[Opening Data provided section]

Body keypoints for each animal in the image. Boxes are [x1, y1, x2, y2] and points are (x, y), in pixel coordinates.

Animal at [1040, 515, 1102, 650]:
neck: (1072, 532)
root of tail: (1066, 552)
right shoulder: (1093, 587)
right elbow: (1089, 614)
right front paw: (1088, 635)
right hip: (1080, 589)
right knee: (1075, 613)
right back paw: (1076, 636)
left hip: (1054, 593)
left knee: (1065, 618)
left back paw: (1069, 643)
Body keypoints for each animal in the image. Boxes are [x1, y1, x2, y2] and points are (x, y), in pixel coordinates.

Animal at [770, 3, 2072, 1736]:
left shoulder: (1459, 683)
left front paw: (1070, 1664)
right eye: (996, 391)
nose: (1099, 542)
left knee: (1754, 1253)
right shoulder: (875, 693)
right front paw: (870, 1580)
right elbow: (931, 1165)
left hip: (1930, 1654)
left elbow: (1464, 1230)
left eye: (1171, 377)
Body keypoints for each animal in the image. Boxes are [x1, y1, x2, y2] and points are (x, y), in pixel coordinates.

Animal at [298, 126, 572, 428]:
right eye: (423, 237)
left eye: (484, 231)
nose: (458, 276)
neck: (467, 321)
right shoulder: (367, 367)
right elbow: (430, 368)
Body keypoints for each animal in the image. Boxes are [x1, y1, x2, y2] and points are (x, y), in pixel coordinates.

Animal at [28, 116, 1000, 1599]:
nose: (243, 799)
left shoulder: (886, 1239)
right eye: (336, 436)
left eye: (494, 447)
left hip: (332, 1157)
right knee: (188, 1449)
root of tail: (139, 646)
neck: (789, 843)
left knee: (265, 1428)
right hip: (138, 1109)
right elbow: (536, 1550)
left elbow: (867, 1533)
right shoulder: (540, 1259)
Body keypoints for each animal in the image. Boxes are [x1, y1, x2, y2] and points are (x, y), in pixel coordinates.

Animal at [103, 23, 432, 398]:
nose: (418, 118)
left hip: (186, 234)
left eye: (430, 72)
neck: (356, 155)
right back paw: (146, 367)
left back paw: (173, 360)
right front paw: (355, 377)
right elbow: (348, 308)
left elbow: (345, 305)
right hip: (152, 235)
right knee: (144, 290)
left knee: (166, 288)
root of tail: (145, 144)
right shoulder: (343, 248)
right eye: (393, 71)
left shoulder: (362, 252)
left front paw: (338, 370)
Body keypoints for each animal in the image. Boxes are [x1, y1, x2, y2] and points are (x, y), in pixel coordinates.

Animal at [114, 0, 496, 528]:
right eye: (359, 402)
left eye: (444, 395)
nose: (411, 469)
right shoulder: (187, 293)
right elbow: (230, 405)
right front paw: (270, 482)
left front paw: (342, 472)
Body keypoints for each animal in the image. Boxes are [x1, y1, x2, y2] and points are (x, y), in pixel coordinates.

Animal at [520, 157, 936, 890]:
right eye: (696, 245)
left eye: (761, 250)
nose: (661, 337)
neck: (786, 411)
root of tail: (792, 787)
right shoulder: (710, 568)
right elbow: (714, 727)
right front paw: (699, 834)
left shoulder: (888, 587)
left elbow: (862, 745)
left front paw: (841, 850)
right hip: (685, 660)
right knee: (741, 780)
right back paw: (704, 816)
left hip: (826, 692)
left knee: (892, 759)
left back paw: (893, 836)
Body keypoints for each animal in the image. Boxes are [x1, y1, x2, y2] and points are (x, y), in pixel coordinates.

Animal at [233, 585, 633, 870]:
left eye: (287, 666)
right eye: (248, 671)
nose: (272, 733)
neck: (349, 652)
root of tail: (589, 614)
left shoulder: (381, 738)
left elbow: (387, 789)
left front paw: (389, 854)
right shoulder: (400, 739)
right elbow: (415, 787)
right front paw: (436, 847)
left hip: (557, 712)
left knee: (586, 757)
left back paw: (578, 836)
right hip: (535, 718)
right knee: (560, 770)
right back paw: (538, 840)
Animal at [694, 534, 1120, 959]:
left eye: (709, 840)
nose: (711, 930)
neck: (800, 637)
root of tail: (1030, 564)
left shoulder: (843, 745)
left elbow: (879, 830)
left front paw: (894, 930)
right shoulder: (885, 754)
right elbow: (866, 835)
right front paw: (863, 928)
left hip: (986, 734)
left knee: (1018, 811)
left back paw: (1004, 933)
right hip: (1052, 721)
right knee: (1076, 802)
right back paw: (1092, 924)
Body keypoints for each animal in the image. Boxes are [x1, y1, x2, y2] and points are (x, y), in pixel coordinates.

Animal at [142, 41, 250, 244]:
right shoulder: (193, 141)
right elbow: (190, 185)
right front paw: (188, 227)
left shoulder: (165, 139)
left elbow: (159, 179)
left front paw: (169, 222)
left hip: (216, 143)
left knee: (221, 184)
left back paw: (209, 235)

[Closing Data provided section]

Exercise instructions: Your task is to reproduce all the data exactly as shown.

The answer:
Body keypoints for each animal in the image. Boxes are [x1, y1, x2, y2] and points are (x, y), in pixel coordinates.

Animal at [1040, 515, 1102, 650]:
neck: (1072, 532)
root of tail: (1066, 552)
right shoulder: (1093, 587)
right elbow: (1089, 614)
right front paw: (1088, 635)
right hip: (1080, 589)
right knee: (1075, 613)
right back paw: (1076, 636)
left hip: (1054, 593)
left knee: (1065, 618)
left back paw: (1069, 643)
Body keypoints for each animal in the image. Boxes are [x1, y1, x2, y2] and points are (x, y), in pixel coordinates.

Animal at [770, 3, 2072, 1736]:
left shoulder: (1459, 683)
left front paw: (1070, 1664)
right eye: (996, 391)
nose: (1099, 542)
left knee: (1754, 1253)
right shoulder: (875, 693)
right front paw: (870, 1580)
right elbow: (931, 1165)
left hip: (1930, 1654)
left elbow: (1464, 1230)
left eye: (1171, 377)
Body keypoints for each animal in the image. Boxes are [x1, y1, x2, y2] and points are (x, y), in pixel coordinates.

Animal at [298, 126, 572, 428]:
right eye: (423, 237)
left eye: (484, 231)
nose: (458, 276)
neck: (467, 321)
right shoulder: (367, 367)
right elbow: (430, 368)
Body keypoints for each animal in the image. Boxes are [x1, y1, x2, y2] and points are (x, y), in pixel coordinates.

Animal at [28, 116, 1000, 1599]:
nose: (243, 799)
left shoulder: (886, 1239)
right eye: (336, 436)
left eye: (494, 447)
left hip: (332, 1157)
right knee: (188, 1449)
root of tail: (139, 646)
neck: (789, 843)
left knee: (265, 1428)
right hip: (138, 1109)
right elbow: (536, 1550)
left elbow: (867, 1533)
right shoulder: (540, 1259)
Body keypoints for each animal in the image. Boxes are [x1, y1, x2, y2] and points are (x, y), in pixel coordinates.

Animal at [103, 23, 432, 398]:
nose: (418, 118)
left hip: (186, 234)
left eye: (430, 72)
neck: (356, 155)
right back paw: (146, 367)
left back paw: (173, 360)
right front paw: (355, 377)
right elbow: (348, 308)
left elbow: (345, 305)
right hip: (152, 235)
right knee: (144, 290)
left knee: (166, 288)
root of tail: (145, 144)
right shoulder: (343, 248)
right eye: (393, 71)
left shoulder: (362, 252)
left front paw: (338, 370)
Body keypoints for each animal in the image. Boxes are [x1, y1, x2, y2] and points are (x, y), in pixel coordinates.

Animal at [114, 0, 496, 528]:
right eye: (359, 402)
left eye: (444, 395)
nose: (411, 469)
right shoulder: (187, 293)
right elbow: (230, 405)
right front paw: (270, 482)
left front paw: (342, 472)
Body keypoints for each animal in the image. Boxes are [x1, y1, x2, y2] and points are (x, y), in pixel coordinates.

Animal at [520, 157, 936, 890]:
right eye: (696, 245)
left eye: (761, 250)
nose: (661, 337)
neck: (786, 411)
root of tail: (792, 787)
right shoulder: (710, 568)
right elbow: (714, 727)
right front paw: (699, 834)
left shoulder: (888, 587)
left elbow: (862, 745)
left front paw: (841, 850)
right hip: (685, 660)
right knee: (741, 780)
right back paw: (704, 816)
left hip: (826, 692)
left knee: (892, 759)
left back paw: (893, 836)
Body keypoints for each animal in the image. Boxes are [x1, y1, x2, y2] and points are (x, y), in pixel coordinates.

Animal at [233, 585, 633, 870]:
left eye: (287, 666)
right eye: (248, 671)
nose: (272, 733)
neck: (349, 652)
root of tail: (589, 614)
left shoulder: (381, 738)
left elbow: (387, 789)
left front paw: (389, 854)
right shoulder: (400, 739)
right elbow: (415, 787)
right front paw: (436, 847)
left hip: (557, 712)
left knee: (586, 757)
left back paw: (578, 836)
right hip: (535, 718)
right knee: (560, 770)
right back paw: (538, 840)
Animal at [694, 534, 1120, 959]:
left eye: (709, 840)
nose: (711, 930)
neck: (800, 637)
root of tail: (1030, 564)
left shoulder: (843, 745)
left elbow: (879, 830)
left front paw: (894, 930)
right shoulder: (885, 754)
right elbow: (866, 835)
right front paw: (863, 928)
left hip: (986, 734)
left knee: (1018, 811)
left back paw: (1004, 933)
right hip: (1052, 721)
right knee: (1076, 802)
right back paw: (1092, 924)
Body keypoints for each animal in the image. Boxes are [x1, y1, x2, y2] and points are (x, y), in pixel coordinates.

Animal at [142, 41, 250, 244]:
right shoulder: (193, 141)
right elbow: (190, 185)
right front paw: (188, 227)
left shoulder: (165, 139)
left elbow: (159, 179)
left front paw: (169, 222)
left hip: (216, 143)
left knee: (221, 184)
left back paw: (209, 235)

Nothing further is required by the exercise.